Schreuder conducted clinics with Nebraska school choirs in Sidney, Ogallala, Valentine, Gering and Hot Springs, South Dakota last fall.

“I am invited to either conduct an area honor choir, or judge a solo or choral contest about four times a year,” he said.

Other faculty members do solo performances both on and off campus throughout the year, and the department contacts schools each fall about opportunities for performances and music clinics, Schreuder added.

The department’s outreach efforts have multiple benefits for students.

“It is experience that will enhance their learning,” Stephens said. “There is value in getting out of your comfort zone and performing for other people.”

At the jazz festival in Greeley, students not only have the opportunity to perform, they can also hear others play and attend clinics with members of some of the world class groups in attendance, Stephens said.

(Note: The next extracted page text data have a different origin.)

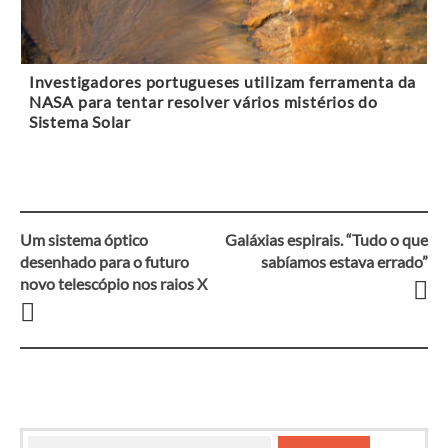
Investigadores portugueses utilizam ferramenta da
NASA para tentar resolver vários mistérios do
Sistema Solar
Um sistema óptico
Galáxias espirais. “Tudo o que
Navegação
desenhado para o futuro
sabíamos estava errado”
novo telescópio nos raios X
entre
artigos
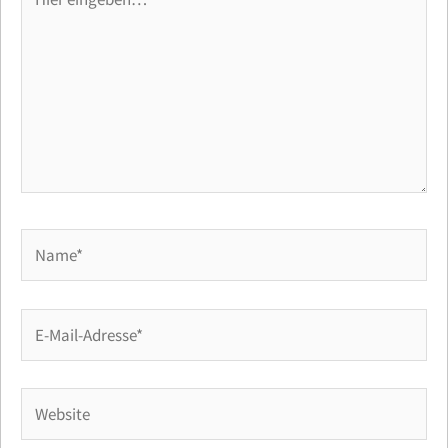
eingeben…
Name*
E-
Mail-
Adresse*
Website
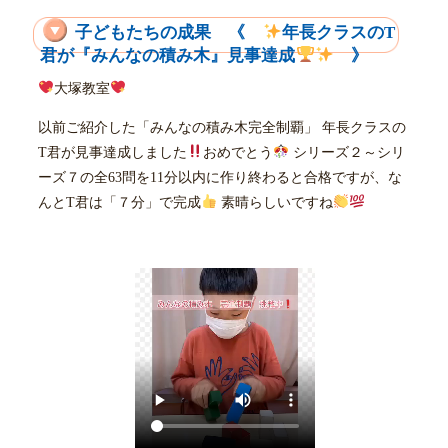
子どもたちの成果 《
年長クラスのT
君が『みんなの積み木』見事達成
》
大塚教室
以前ご紹介した「みんなの積み木完全制覇」 年長クラスの
T君が見事達成しました
おめでとう
シリーズ２～シリ
ーズ７の全63問を11分以内に作り終わると合格ですが、な
んとT君は「７分」で完成
素晴らしいですね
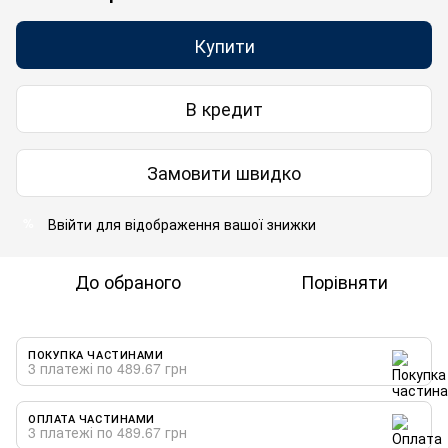
Купити
В кредит
Замовити швидко
Ввійти
для відображення вашої знижки
%
До обраного
Порівняти
ПОКУПКА ЧАСТИНАМИ
3 платежі по 489.67 грн
ОПЛАТА ЧАСТИНАМИ
3 платежі по 489.67 грн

“For four days straight there are performances 12 hours a day. It’s just immersion in musical events,” he said.

Schreuder agrees.

“The opportunity to perform at a convention, festival or during a tour creates a high impact experience for our students,” Schreuder said.

Taking students to perform for groups of music educators also benefits Chadron State by demonstrating the skills of CSC musicians.

“We serve as ambassadors for CSC. We let people know the good things that are happening at CSC,” Schreuder said.

All of the outreach activities can also become valuable recruiting tools for CSC’s music program.

“I speak to students frequently who attended a High Plains Festival in high school or saw one of our groups perform at a festival,” he said.

The direct contact between professors and students is important.

“The guest conducting is one of the more valuable ways to have direct contact with students who are high achieving in music, who may be more inclined to come here,” Stephens said. “We get the opportunity to interact with students and hopefully it creates interest in what we have.”

Once students decide to enroll at CSC, inviting them to become involved with music, even if it isn’t their primary field of study, brings benefits to both individuals and the community. Performing well in a musical group develops discipline which carries over to other activities, Stephens said.

“There’s a correlation between artistic involvement and cognitive ability,” he said. “You work at it, you develop the skill slowly, and gradually things start to build and come together. It’s a great microcosm of society. Working together is a benefit of musical involvement, regardless of (a student’s) profession.”